When do gallstone attacks occur?
After meals and in the middle of the night is when most people experience gallbladder attacks.
After a meal, you may feel cramping in the right upper abdomen or towards the right shoulder, and you may feel nauseous. The attack may last from 10 minutes to 10 hours. The pain happens quickly and usually goes away after about a half hour. Or, the pain may take day or two to go away.
Between attacks, people generally have normal digestion and may be able to eat the exact same things that seemed to prompt the attack in the first place. So sometimes people think their first attack or two was indigestion or food poisoning.
Gallstone pain also occurs in middle of the night. These attacks are a result of the gallbladder squeezing to empty itself when it has overly filled from the ongoing production of bile by the liver. Those who sleep on the left side or back are more likely to have those attacks than those who sleep on the right side because of the mobile nature of the stones and the trajectory to cause an obstruction.
What's the right Gallbladder surgery for you?
Healthcare offers us choices. For Gallbladder surgery, laparoscopic or robotic surgeries are options.

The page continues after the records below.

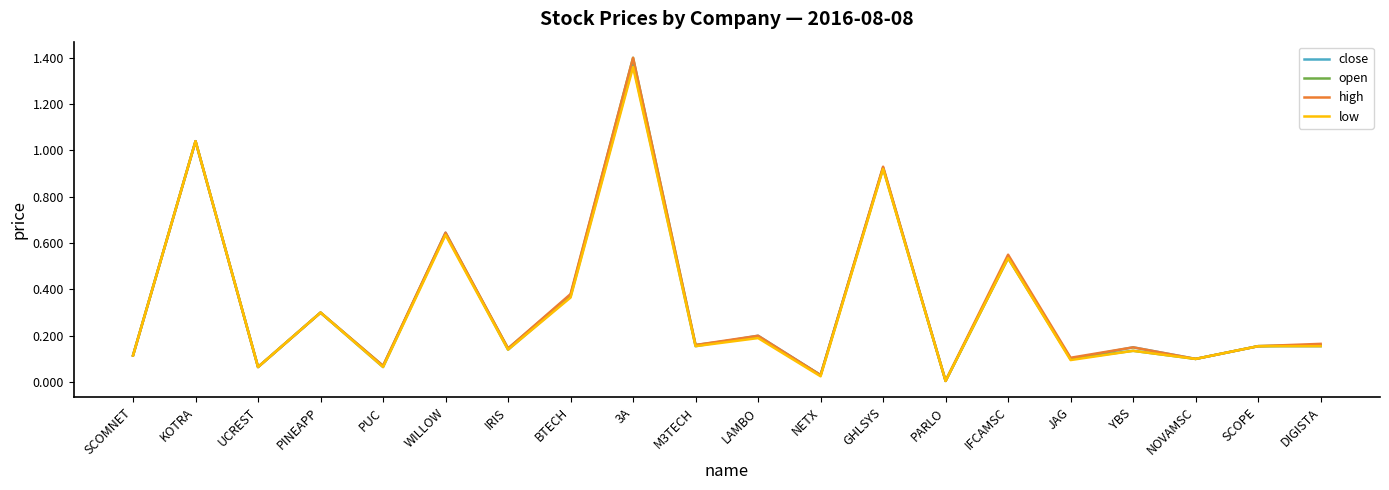

The close series shows 0.2 at DIGISTA. True or false?

True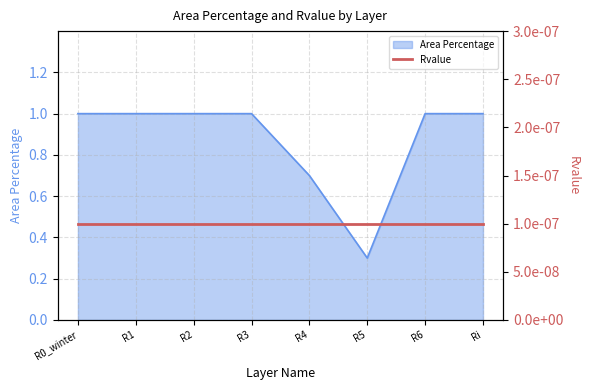

The value at R0_winter is 1.0. True or false?

True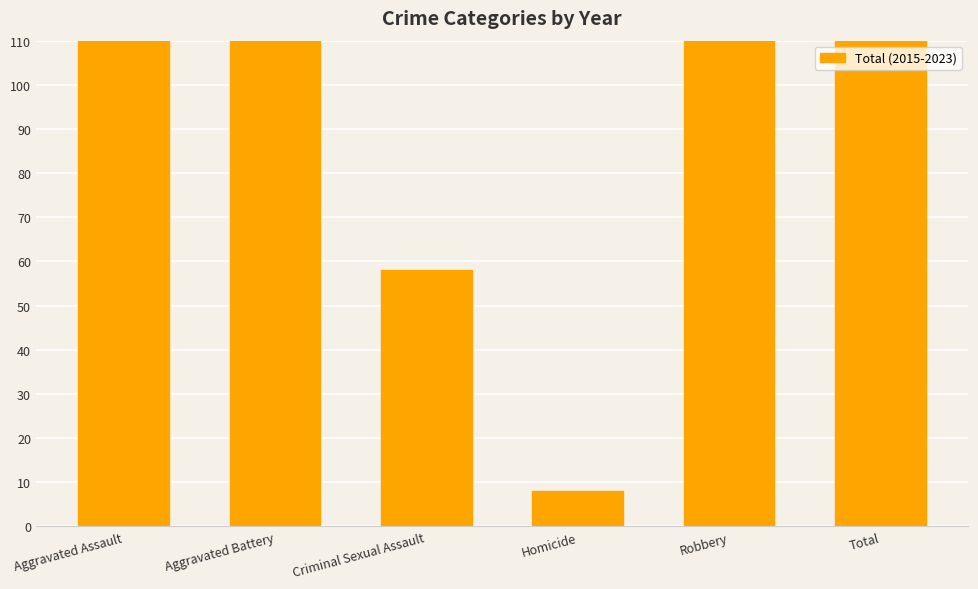

Rank the categories by value from lowest to highest.

Homicide, Criminal Sexual Assault, Aggravated Battery, Aggravated Assault, Robbery, Total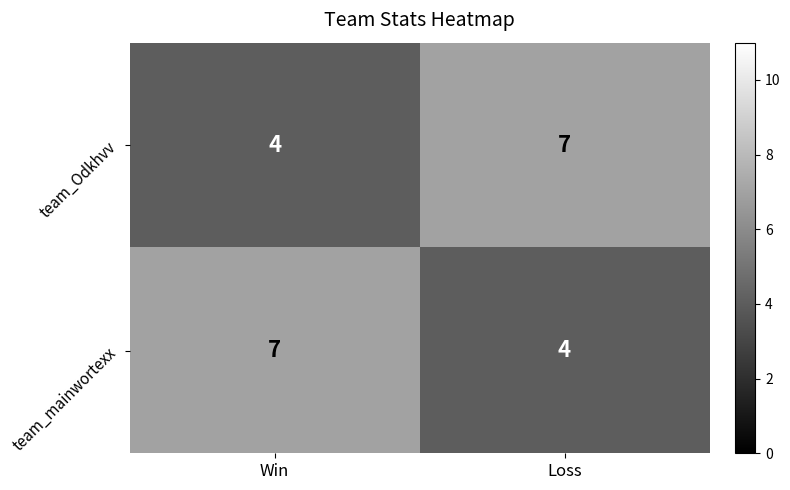

What is the sum of the team_Odkhvv values at Loss and Win?

11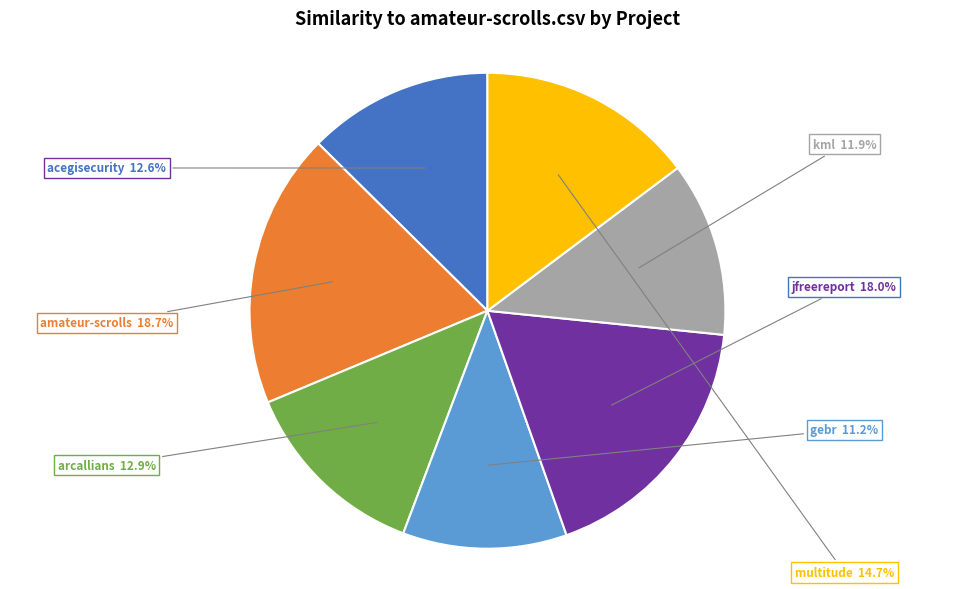

Is there a majority slice in this chart?

No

Laparoscopic cholecystectomy has been the standard approach for gallbladder surgery for the last 20 years. It can be safely done in healthy patients as an outpatient with significantly less expense than gallbladder surgery done in the hospital setting. The best time to undergo gallbladder surgery is when you are otherwise healthy and have had enough symptoms where the diagnosis has been made clear and a healthy patient is undergoing an elective surgery.
In robotic surgery, the surgeon is actually manipulating a robot and is not at the patient's side. The expensive technology is only available in a hospital setting, so surgical fees will be at least $20,000 higher than fees and expenses if the surgery were done laparoscopically and in an outpatient setting. Surgeons are just beginning to get acquainted with the robotic technique. Experience is critical. For your own safety, you should be careful to ask whether the surgeon has done at least 50 robotic gallbladder surgeries.
What are the risks?
Generally speaking, gallbladder surgery is a routine and safe procedure that rarely results in complications for otherwise healthy patients.
For the rare patient with congenital abnormalities in the bile tube system, bile duct interruption or leakage can result. Injury to the main bile duct system occurs in one in 1,000 gallbladder operations, most often because of this anatomical defect. Even though it's rare for a patient to be concerned with this situation, it is my practice to perform x-rays routinely during gallbladder surgery to minimize the risk of this catastrophic injury.